Le risque de rencontrer ce serpent venimeux reste faible, mais il augmente autour des murets en pierres sèches, tas de bois, broussailles et paillages très épais, surtout entre mars et fin octobre. En 2016, les Centres antipoison ont recensé 369 morsures de serpents terrestres, dont 61 % imputées à une vipère, et près de 90 % entre avril et septembre, période où l’on jardine le plus ; un simple geste aurait pourtant évité bien des frayeurs.

Pourquoi un paillage peut cacher une vipère au jardin

Les serpents sont des animaux à sang froid : leur température dépend de celle de l’air et du sol. L’Assurance Maladie rappelle qu’ils sortent surtout quand il fait chaud et humide ; lors des canicules, la vipère aspic recherche alors des refuges plus frais, autour de 30 à 32,5 °C, sous un paillis humide, une bâche, un tas de pierres ou un muret qui garde la chaleur tout en offrant de l’ombre.

Ce microclimat attire aussi les campagnols et mulots, dont les galeries deviennent des abris prêts à l’emploi. La Société Herpétologique de France explique que les vipères utilisent les trous de rongeurs de 3 à 5 centimètres de diamètre, bien ronds, aux bords nets et sans monticule de terre fraîche pour se cacher, digérer ou chasser ; mue translucide, petites déjections blanchâtres ou traces sinueuses en S dans le paillage doivent alors alerter.
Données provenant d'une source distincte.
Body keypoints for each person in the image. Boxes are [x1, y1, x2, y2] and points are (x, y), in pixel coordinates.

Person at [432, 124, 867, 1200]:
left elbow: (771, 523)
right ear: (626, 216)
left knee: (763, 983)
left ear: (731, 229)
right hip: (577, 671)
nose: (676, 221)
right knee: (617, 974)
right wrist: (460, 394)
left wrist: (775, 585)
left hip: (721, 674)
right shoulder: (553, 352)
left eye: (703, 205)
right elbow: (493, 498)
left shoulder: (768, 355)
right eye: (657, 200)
Vipère sous le paillage : le réflexe vital avant de jardiner

Très souvent, le serpent cherche à fuir l’être humain. Les herpétologues rappellent que les serpents n’entendent pas les bruits aériens comme nous, mais perçoivent très bien les vibrations transmises par le sol à leur mâchoire ; c’est là que se joue le réflexe clé au jardin : jamais la main à l’aveugle sous un paillage ou dans un trou, toujours après avoir signalé votre présence par le sol.

Concrètement, adoptez ce protocole de quelques secondes avant tout travail au sol près d’un paillage, d’une bâche ou d’un muret en pierres sèches :

  • Observer la zone et repérer trous de rongeurs, tas de pierres, amas de végétaux ou traces en S.
  • Faire vibrer le sol en tapotant paillage ou bâche avec le manche d’un outil long pendant 10 à 15 secondes.
  • Se reculer et patienter quelques secondes pour laisser au serpent la possibilité de s’éloigner.
  • Soulever ensuite paillage ou terre uniquement avec un outil à manche long, en laissant un côté ouvert pour la fuite.
  • Garder enfants et animaux domestiques à distance tant que la zone n’est pas vérifiée.
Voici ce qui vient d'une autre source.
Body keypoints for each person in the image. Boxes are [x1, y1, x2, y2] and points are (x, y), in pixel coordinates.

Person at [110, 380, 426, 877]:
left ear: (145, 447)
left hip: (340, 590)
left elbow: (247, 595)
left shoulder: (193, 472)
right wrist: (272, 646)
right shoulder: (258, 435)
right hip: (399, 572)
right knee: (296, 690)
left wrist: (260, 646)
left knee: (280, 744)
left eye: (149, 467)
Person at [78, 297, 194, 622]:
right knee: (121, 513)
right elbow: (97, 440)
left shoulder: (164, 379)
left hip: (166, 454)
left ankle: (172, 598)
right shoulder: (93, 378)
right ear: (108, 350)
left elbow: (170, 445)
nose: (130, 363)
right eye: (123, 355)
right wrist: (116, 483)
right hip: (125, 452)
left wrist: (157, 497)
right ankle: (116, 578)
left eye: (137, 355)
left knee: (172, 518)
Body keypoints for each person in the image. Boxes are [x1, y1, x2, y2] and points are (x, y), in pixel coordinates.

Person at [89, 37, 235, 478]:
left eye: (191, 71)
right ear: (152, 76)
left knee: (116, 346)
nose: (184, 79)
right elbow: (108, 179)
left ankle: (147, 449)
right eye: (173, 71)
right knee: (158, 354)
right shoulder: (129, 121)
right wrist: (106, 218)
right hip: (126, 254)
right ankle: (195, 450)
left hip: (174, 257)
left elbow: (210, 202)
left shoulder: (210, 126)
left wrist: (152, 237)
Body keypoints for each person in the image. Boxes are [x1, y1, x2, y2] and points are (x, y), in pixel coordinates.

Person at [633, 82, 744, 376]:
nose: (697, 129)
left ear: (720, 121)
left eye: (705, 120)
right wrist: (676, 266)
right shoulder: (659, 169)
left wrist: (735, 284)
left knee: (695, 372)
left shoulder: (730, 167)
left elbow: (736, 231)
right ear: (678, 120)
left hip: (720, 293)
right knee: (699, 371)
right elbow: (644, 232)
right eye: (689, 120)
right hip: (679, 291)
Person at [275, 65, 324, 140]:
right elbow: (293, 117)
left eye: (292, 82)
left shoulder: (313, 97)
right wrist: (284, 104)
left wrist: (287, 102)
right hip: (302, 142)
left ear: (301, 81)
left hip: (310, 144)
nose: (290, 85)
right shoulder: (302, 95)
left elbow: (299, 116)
Morsure de vipère, loi et secours : ce qu’il faut savoir au jardin

Si la morsure survient malgré ces précautions, la priorité est d’appeler le 15 (SAMU) ou le 112 et de rester aussi immobile que possible. Le membre atteint doit être posé et peu bougé, la victime rassurée pour ne pas accélérer la circulation du sang ; il faut retirer bagues, bracelets et montre, ne jamais poser de garrot, ni inciser ou aspirer la plaie, et, sur avis médical, n’utiliser que du paracétamol, l’aspirine et les anti-inflammatoires augmentant le risque d’hémorragie.

Le Code de l’environnement et un arrêté du 8 janvier 2021 protègent tous les serpents : il est interdit de les tuer, de les capturer ou de détruire volontairement leur abri. En cas de doute, la Société Herpétologique de France invite à envoyer des photos à distance au réseau SOS Serpents, qui peut alors conseiller ou faire intervenir un professionnel.